§ INSTRUCTION: In the records, find each line where "proposer" occurs, and copy it.

§ ENTRIES SUPPLIED:
»»

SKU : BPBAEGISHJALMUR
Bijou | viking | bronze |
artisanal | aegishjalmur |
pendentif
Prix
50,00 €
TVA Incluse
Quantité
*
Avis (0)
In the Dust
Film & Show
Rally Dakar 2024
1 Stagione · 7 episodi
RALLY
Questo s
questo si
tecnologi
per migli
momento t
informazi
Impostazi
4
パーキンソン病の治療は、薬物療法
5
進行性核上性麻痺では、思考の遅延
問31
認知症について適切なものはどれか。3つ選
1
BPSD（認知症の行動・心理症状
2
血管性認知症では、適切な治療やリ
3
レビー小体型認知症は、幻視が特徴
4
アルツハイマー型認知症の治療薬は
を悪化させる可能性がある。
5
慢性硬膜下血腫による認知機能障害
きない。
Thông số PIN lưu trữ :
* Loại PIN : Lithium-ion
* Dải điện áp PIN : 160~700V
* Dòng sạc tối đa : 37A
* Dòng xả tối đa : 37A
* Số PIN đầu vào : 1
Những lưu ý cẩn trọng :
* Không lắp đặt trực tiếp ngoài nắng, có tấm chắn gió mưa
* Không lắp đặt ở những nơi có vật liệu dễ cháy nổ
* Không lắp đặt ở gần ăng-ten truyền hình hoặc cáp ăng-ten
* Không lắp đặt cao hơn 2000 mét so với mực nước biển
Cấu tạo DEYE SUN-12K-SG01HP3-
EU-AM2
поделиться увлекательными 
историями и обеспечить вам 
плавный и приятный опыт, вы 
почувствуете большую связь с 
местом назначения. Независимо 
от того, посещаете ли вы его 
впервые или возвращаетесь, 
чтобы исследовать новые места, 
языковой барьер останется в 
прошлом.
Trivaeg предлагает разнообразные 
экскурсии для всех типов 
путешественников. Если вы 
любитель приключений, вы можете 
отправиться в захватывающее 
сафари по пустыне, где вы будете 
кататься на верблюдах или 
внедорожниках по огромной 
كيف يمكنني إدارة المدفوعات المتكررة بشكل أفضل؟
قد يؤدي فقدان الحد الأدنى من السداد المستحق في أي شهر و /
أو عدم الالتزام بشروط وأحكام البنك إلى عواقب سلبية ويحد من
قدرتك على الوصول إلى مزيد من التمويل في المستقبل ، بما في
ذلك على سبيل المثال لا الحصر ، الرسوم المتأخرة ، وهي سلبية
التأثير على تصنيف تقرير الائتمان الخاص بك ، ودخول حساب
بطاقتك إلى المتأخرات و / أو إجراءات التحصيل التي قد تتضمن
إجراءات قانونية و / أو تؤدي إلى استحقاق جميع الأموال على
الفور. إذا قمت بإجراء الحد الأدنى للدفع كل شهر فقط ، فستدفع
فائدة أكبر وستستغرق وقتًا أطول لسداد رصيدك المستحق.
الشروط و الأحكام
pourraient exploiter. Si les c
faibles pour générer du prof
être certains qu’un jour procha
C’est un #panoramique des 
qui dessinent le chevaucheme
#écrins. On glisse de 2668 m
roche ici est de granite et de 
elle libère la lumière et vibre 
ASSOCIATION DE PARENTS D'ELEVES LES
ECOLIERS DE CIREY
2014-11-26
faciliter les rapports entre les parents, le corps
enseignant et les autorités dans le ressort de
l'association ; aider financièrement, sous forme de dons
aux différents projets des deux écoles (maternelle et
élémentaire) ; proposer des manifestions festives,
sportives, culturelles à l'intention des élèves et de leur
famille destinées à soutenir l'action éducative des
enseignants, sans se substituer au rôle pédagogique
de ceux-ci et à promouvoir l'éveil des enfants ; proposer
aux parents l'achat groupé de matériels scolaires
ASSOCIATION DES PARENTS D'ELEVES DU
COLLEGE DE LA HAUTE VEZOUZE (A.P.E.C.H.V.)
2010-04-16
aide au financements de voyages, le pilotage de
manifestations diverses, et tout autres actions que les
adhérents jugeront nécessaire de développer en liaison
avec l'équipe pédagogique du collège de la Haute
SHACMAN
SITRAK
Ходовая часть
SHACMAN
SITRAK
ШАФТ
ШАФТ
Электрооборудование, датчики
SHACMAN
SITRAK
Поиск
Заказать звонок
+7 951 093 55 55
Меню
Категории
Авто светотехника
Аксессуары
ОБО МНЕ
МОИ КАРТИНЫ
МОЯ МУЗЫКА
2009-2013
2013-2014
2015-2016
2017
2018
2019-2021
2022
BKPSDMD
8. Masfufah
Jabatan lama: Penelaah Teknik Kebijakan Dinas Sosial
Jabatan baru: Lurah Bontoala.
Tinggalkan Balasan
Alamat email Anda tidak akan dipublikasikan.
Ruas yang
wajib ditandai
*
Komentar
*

««

§ TASK RESULT:
élémentaire) ; proposer des manifestions festives,
de ceux-ci et à promouvoir l'éveil des enfants ; proposer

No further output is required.